:: Records to use ::
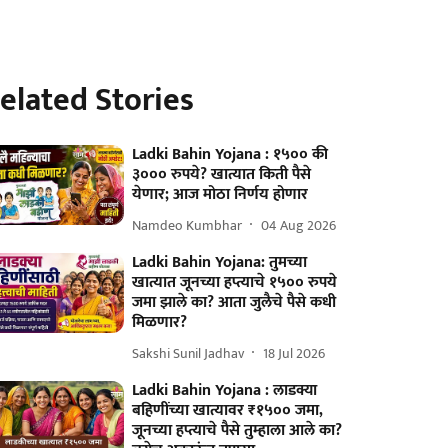
elated Stories
Ladki Bahin Yojana : १५०० की
३००० रुपये? खात्यात किती पैसे
येणार; आज मोठा निर्णय होणार
Namdeo Kumbhar
04 Aug 2026
Ladki Bahin Yojana: तुमच्या
खात्यात जूनच्या हप्त्याचे १५०० रुपये
जमा झाले का? आता जुलैचे पैसे कधी
मिळणार?
Sakshi Sunil Jadhav
18 Jul 2026
Ladki Bahin Yojana : लाडक्या
बहि‍णींच्या खात्यावर ₹१५०० जमा,
जूनच्या हप्त्याचे पैसे तुम्हाला आले का?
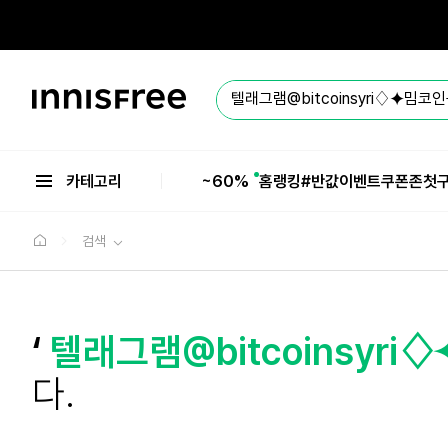
본
문
으
로
바
이
로
니
가
스
기
프
리
카테고리
~60%
홈
랭킹
#반값
이벤트
쿠폰존
첫
검색
‘
텔래그램@bitcoinsyr
다.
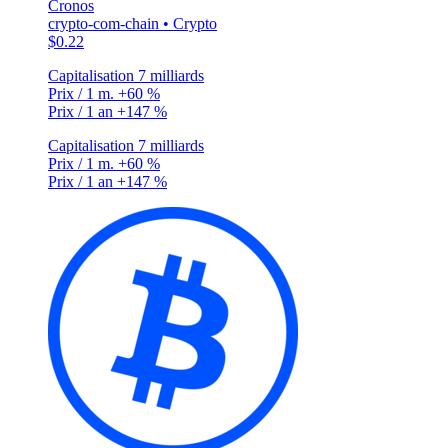
Cronos
crypto-com-chain • Crypto
$0.22
Capitalisation
7 milliards
Prix / 1 m.
+60 %
Prix / 1 an
+147 %
Capitalisation
7 milliards
Prix / 1 m.
+60 %
Prix / 1 an
+147 %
:::
What you should do »
Note how many lines above hold "Yojana" and give that figure alone.

Expected answer »
3